8.2.07

Tag. You're Hired. Will this be the line that slays Monster!


Last September I went to my first ERE Exchange conference. It was the 2nd ERE Exchange International Conference and was in beautiful Amsterdam. At the conference I had the opportunity to as Jason Goldberg the CEO of Jobster a simple question at the end of his presentation.

"Hi Jason, Declan from Ireland, could you give me your opinion on when push and pull RSS technologies will meet?"
"2 years," he answered with the steadfast indubitable stare of a sniper locking in on a distant target.

I wondered quietly to myself, can he do it in 2 years!

If there is anyone that is going to teach Monster, the almost $7billion dollars, 1 billion profit generating job board, some manners, it's Jason and Jobster.

Seattle-based Jobster, which has put together $50 million in venture capital, used to have a similar business model to Monster - a pay and post advertising proposition. But late last year they made a decision to try something different. They handed out a lot of pink slips, announced redundancies and shifted their business model dramatically. As of yesterday they have made their jobs listings free and offered a wide range of new features including and most importantly profile tagging technology.

Jobster is like LinkedIn or Xing: a social network. It contains well thought out profiles which allow users host their CV. The super cool thing about the site is the user can also "super tag" their profile and Jobster using Jobby's tagging technology (a company they bought last year) will match up profiles and job specs. Goldberg has also decided to syndicate these listings out via RSS and other methods, so job search engines like Indeed will be able to add these to other listings from around the web.

This without doubt in my mind Monster's biggest competitor. Goldberg famously belittled Monster in a series of interviews recently saying that Monster was a "crap product". He is now impressively backing up his words with a dramatic shift in his business model. This can also hurt other social networks, especially the quickly growing LinkedIn. If people start putting their profiles up in Jobster instead of LinkedIn their popularity will erode. Isn't competition great?

Jobsters job posting is free. I know I will be first in queue from Ireland and getting my jobs posted their today.

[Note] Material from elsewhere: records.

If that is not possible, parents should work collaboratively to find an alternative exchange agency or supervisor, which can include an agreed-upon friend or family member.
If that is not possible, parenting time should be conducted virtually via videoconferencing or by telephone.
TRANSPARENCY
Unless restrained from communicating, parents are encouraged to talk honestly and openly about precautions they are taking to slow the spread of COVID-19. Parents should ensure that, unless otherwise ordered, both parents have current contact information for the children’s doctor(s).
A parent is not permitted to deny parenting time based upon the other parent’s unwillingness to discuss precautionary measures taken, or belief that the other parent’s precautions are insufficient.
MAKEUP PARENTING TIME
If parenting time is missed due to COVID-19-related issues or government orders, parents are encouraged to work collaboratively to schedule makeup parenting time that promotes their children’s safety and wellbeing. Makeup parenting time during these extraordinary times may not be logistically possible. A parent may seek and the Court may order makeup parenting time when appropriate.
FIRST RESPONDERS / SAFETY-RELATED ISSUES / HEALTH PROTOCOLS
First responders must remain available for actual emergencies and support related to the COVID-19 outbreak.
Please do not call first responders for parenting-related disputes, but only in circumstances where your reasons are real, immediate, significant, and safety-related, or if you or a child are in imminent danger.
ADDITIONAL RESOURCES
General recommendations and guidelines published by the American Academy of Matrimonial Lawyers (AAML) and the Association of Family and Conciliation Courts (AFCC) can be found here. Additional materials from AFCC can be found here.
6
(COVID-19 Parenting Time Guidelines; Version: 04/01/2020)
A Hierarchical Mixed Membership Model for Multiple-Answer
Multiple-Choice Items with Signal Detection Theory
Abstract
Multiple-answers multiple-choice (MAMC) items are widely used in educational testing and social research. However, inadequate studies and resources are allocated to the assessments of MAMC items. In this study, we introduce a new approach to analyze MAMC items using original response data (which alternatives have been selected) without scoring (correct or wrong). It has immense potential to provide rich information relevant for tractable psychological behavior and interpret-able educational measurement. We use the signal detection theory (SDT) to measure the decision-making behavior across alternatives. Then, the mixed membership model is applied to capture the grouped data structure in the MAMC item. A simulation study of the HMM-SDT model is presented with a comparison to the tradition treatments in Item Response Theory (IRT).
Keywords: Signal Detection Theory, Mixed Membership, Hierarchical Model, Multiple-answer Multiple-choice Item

So here I am thinking 2 years like Goldberg said was unrealistically optimistic. He mislead me and did it in 5 months. Great news for employer and job seeker alike. The sword has come out, the battlefield laid down; how long will it be before Google, Yahoo or Microsoft come to the battle or Monster starts to slowly turn the ship! LinkedIn while probably nervous are probably secretly rubbing their hands together going "ching ching" if one of the big boys want to get into the market they'll probably have to add an extra zero to the check book if they want to acquire rather than build the technology.